Some risk takers not enamored with motor sports take their adventure from the sea. In 2001, Gail Browning, a marine surveyor in Annapolis, Md., and a veteran sailor, became the first American in 20 years to compete in the Mini Transat, a treacherous 40-day boat race from France to Brazil. Tricky and ever-changing conditions keep the course fraught with danger, and during the 5,000-mile competition, an Italian racer on a competing boat fell overboard and was lost at sea.
"I started with plenty of wind, but at one point it died down and I drifted for 300 miles," says Browning, who also endured a big storm during the Mini Transat's 1,000-mile qualifying race.
"The most frightening thing is wondering what you'll do if it gets worse," she says.
For sailors even more intrepid, there's the around-the-world Global Challenge, a U.K.-based trek that covers 29,000 miles and touches five continents.

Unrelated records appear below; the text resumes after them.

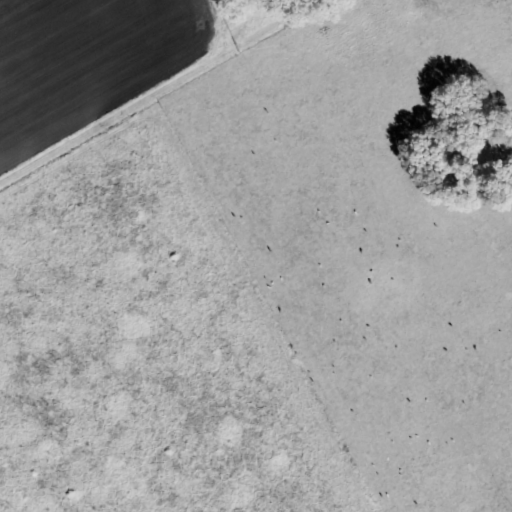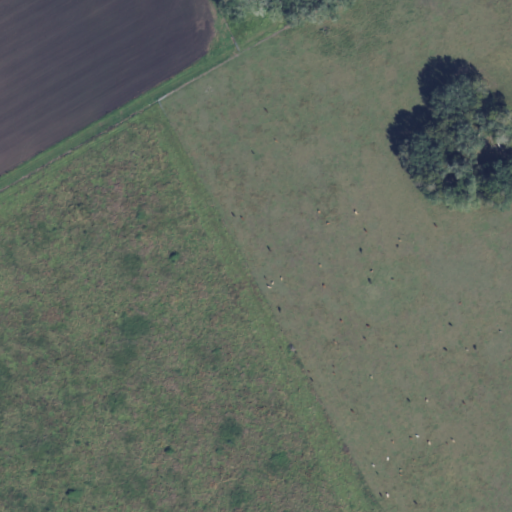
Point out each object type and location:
road: (157, 90)
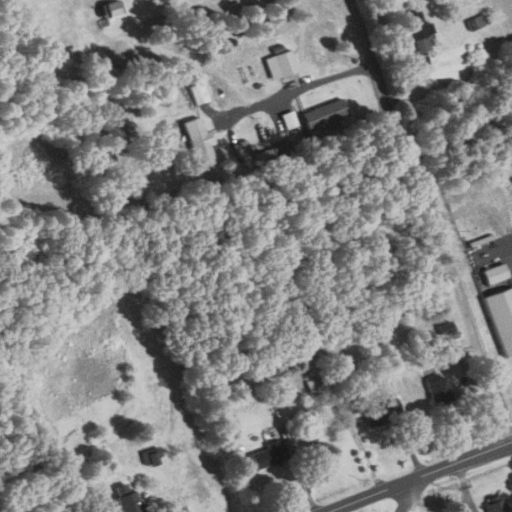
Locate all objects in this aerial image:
building: (479, 21)
building: (419, 30)
building: (281, 64)
road: (303, 88)
building: (191, 96)
building: (326, 116)
building: (212, 154)
road: (432, 220)
building: (500, 305)
building: (438, 389)
building: (381, 409)
building: (268, 455)
road: (418, 476)
road: (406, 496)
building: (127, 498)
building: (499, 505)
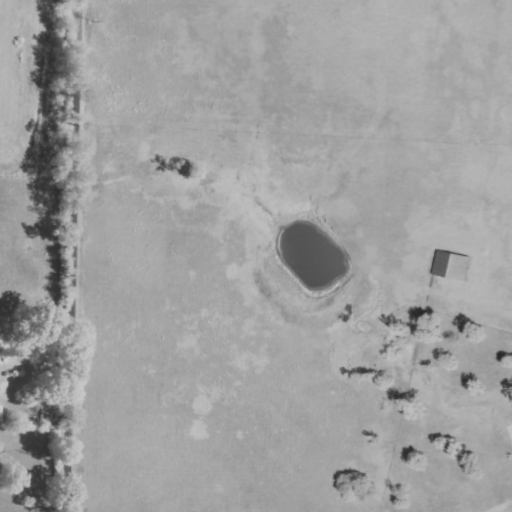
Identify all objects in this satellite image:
road: (69, 256)
building: (454, 265)
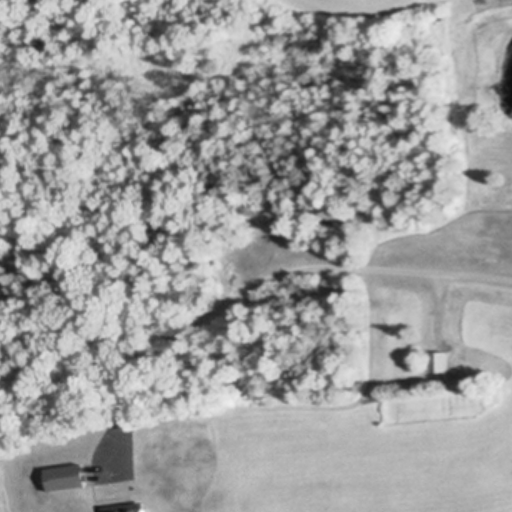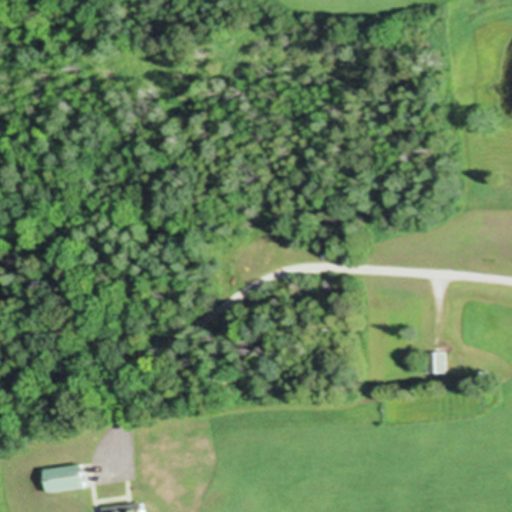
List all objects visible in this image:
road: (279, 278)
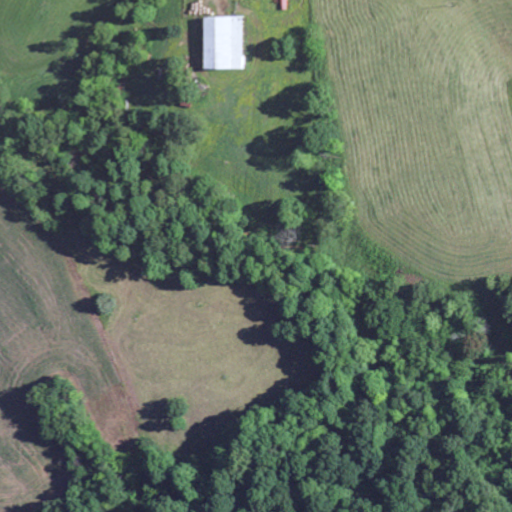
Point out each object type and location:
building: (224, 43)
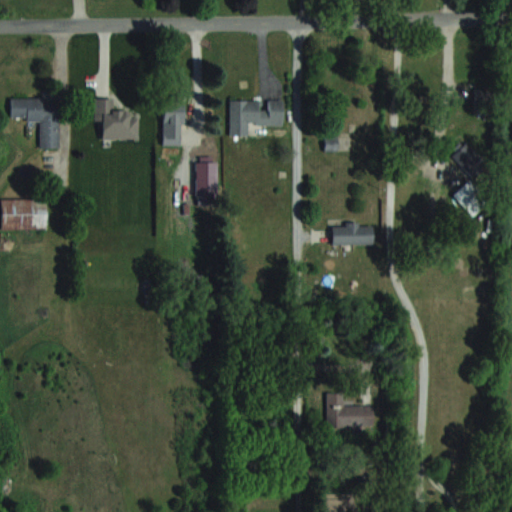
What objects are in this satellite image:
road: (507, 8)
road: (445, 9)
road: (256, 20)
road: (440, 100)
building: (253, 114)
building: (39, 117)
building: (171, 121)
building: (114, 122)
building: (467, 159)
building: (204, 176)
building: (468, 199)
building: (22, 212)
building: (351, 232)
road: (301, 266)
road: (394, 269)
building: (346, 411)
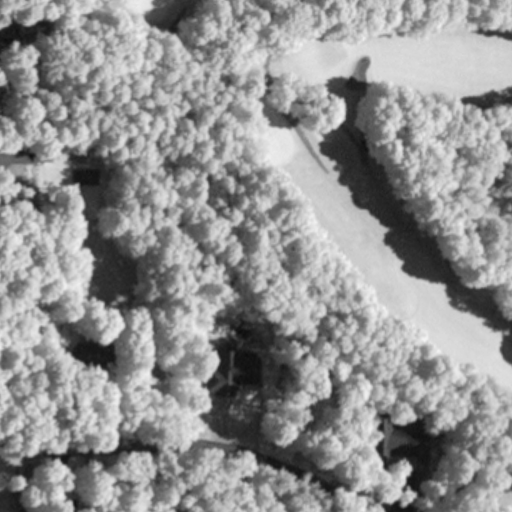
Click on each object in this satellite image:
building: (13, 154)
building: (49, 154)
park: (359, 170)
building: (94, 355)
building: (386, 439)
road: (197, 448)
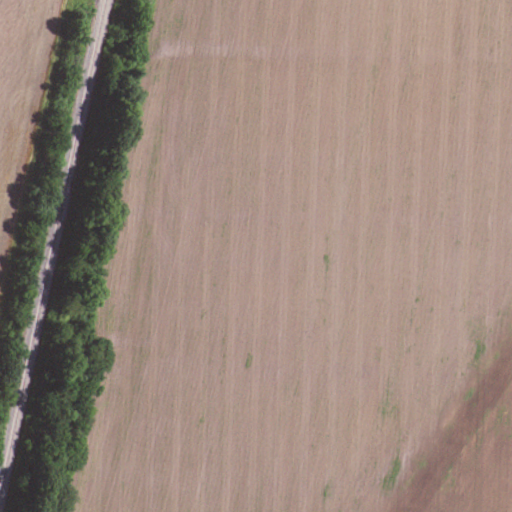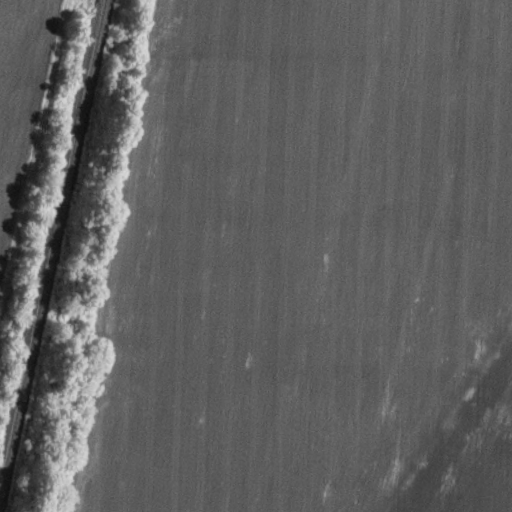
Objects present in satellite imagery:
railway: (52, 243)
airport runway: (458, 433)
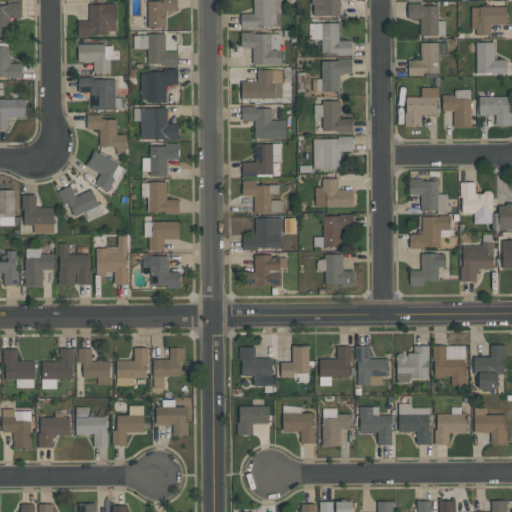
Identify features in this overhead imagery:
building: (414, 0)
building: (325, 7)
building: (325, 7)
building: (158, 11)
building: (159, 12)
building: (262, 14)
building: (262, 14)
building: (8, 15)
building: (8, 15)
building: (425, 18)
building: (486, 18)
building: (487, 18)
building: (427, 19)
building: (98, 20)
building: (99, 20)
building: (329, 38)
building: (329, 38)
building: (263, 46)
building: (263, 47)
building: (155, 49)
building: (159, 51)
building: (96, 55)
building: (93, 56)
building: (427, 58)
building: (427, 59)
building: (487, 59)
building: (488, 59)
building: (8, 64)
building: (9, 64)
building: (333, 73)
building: (331, 74)
road: (52, 78)
building: (156, 84)
building: (157, 84)
building: (263, 85)
building: (261, 87)
building: (98, 92)
building: (420, 106)
building: (420, 106)
building: (458, 107)
building: (494, 108)
building: (495, 108)
building: (10, 110)
building: (11, 110)
building: (457, 110)
building: (332, 117)
building: (334, 117)
building: (263, 121)
building: (264, 122)
building: (156, 125)
building: (156, 125)
building: (106, 131)
building: (107, 133)
building: (329, 151)
building: (329, 152)
road: (447, 153)
road: (27, 157)
road: (383, 157)
building: (162, 158)
building: (159, 159)
building: (258, 161)
building: (263, 161)
building: (102, 168)
building: (332, 195)
building: (332, 195)
building: (428, 195)
building: (428, 195)
building: (261, 196)
building: (262, 196)
building: (158, 198)
building: (160, 199)
building: (77, 201)
building: (7, 202)
building: (80, 202)
building: (475, 203)
building: (475, 203)
building: (7, 207)
building: (35, 211)
building: (37, 215)
building: (505, 216)
building: (505, 216)
building: (334, 229)
building: (335, 229)
building: (430, 231)
building: (430, 231)
building: (162, 233)
building: (162, 233)
building: (263, 234)
building: (264, 234)
building: (506, 253)
building: (507, 254)
road: (211, 255)
building: (475, 259)
building: (475, 259)
building: (113, 260)
building: (113, 260)
building: (36, 266)
building: (72, 266)
building: (8, 267)
building: (72, 267)
building: (8, 268)
building: (36, 268)
building: (427, 268)
building: (427, 269)
building: (161, 270)
building: (334, 270)
building: (159, 271)
building: (265, 271)
building: (336, 271)
building: (265, 272)
road: (361, 314)
road: (106, 319)
building: (295, 362)
building: (449, 362)
building: (296, 363)
building: (133, 364)
building: (336, 364)
building: (412, 364)
building: (412, 364)
building: (335, 365)
building: (368, 365)
building: (17, 366)
building: (58, 366)
building: (167, 366)
building: (255, 366)
building: (255, 366)
building: (93, 367)
building: (93, 367)
building: (133, 367)
building: (167, 367)
building: (368, 367)
building: (448, 367)
building: (489, 367)
building: (490, 367)
building: (18, 369)
building: (57, 369)
building: (172, 417)
building: (172, 418)
building: (250, 418)
building: (251, 418)
building: (414, 421)
building: (298, 422)
building: (128, 424)
building: (375, 424)
building: (375, 424)
building: (448, 424)
building: (299, 425)
building: (489, 425)
building: (489, 425)
building: (17, 426)
building: (90, 426)
building: (91, 426)
building: (333, 426)
building: (415, 426)
building: (448, 426)
building: (126, 427)
building: (52, 428)
building: (334, 428)
building: (17, 429)
building: (51, 429)
road: (392, 476)
road: (78, 477)
building: (335, 506)
building: (335, 506)
building: (383, 506)
building: (384, 506)
building: (422, 506)
building: (423, 506)
building: (446, 506)
building: (447, 506)
building: (496, 506)
building: (497, 506)
building: (25, 507)
building: (45, 507)
building: (86, 507)
building: (307, 507)
building: (27, 508)
building: (45, 508)
building: (86, 508)
building: (118, 508)
building: (119, 508)
building: (307, 508)
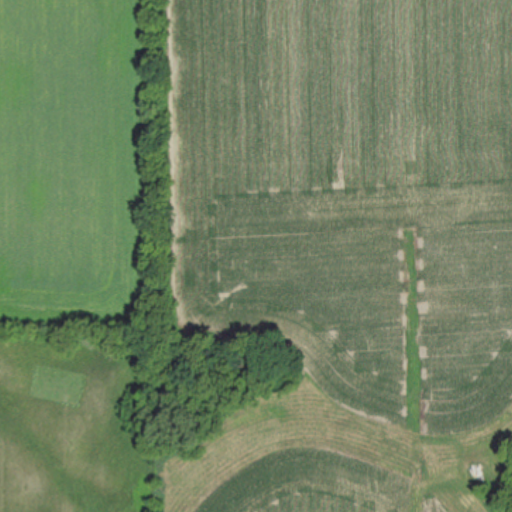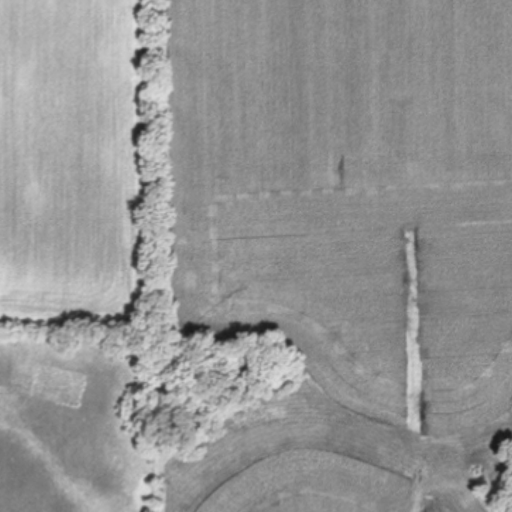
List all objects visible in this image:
crop: (255, 256)
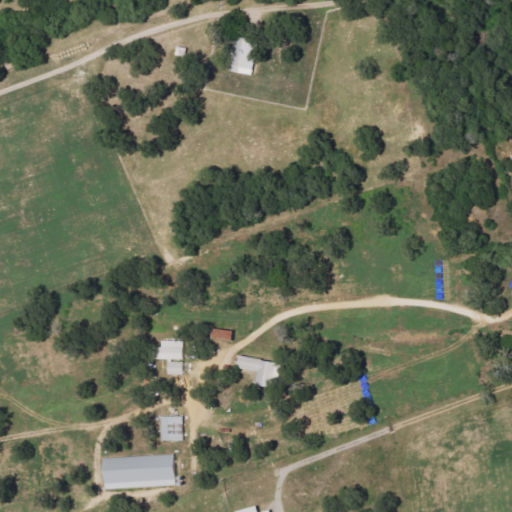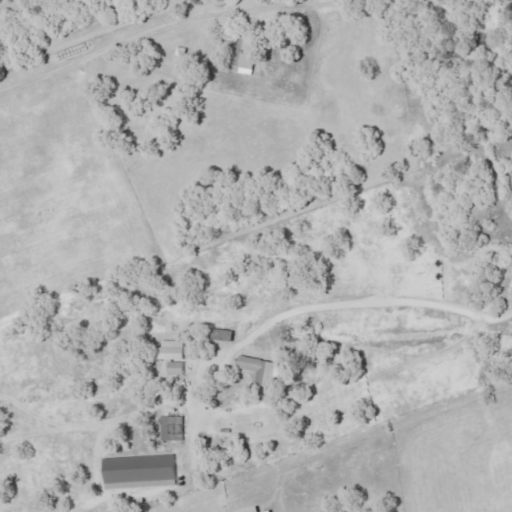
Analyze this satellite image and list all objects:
road: (165, 26)
road: (340, 310)
building: (173, 356)
building: (261, 370)
building: (173, 429)
road: (396, 429)
building: (141, 470)
building: (254, 510)
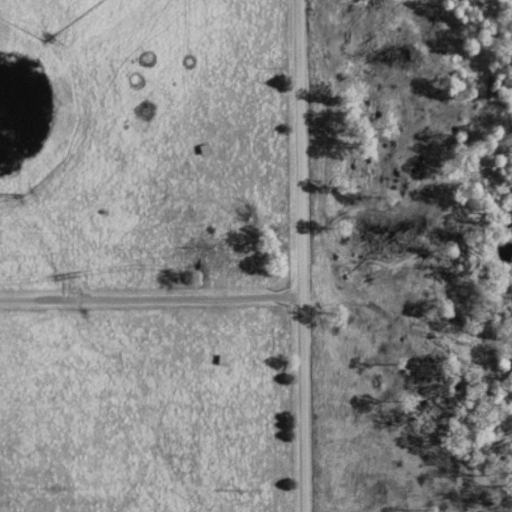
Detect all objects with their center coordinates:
road: (302, 256)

The race, launched in 1992 by sailor Sir Chay Blyth, attracts more first-time sailors looking for adventure than it does veteran seafarers.
"It's people who ask themselves, 'Have I really done what I've wanted in my life?' " Blyth says. Over 200 racers who paid the $50,000 entry fee will kick off the 2008 Challenge, enduring a course that's purposely designed for maximum difficulty. It forces competitors to sail west, against the wind and currents.
Blyth, the first ever to sail around the world westward in 1971, said no one has died in the event's four races so far, though "there are plenty of fatalities in yacht racing."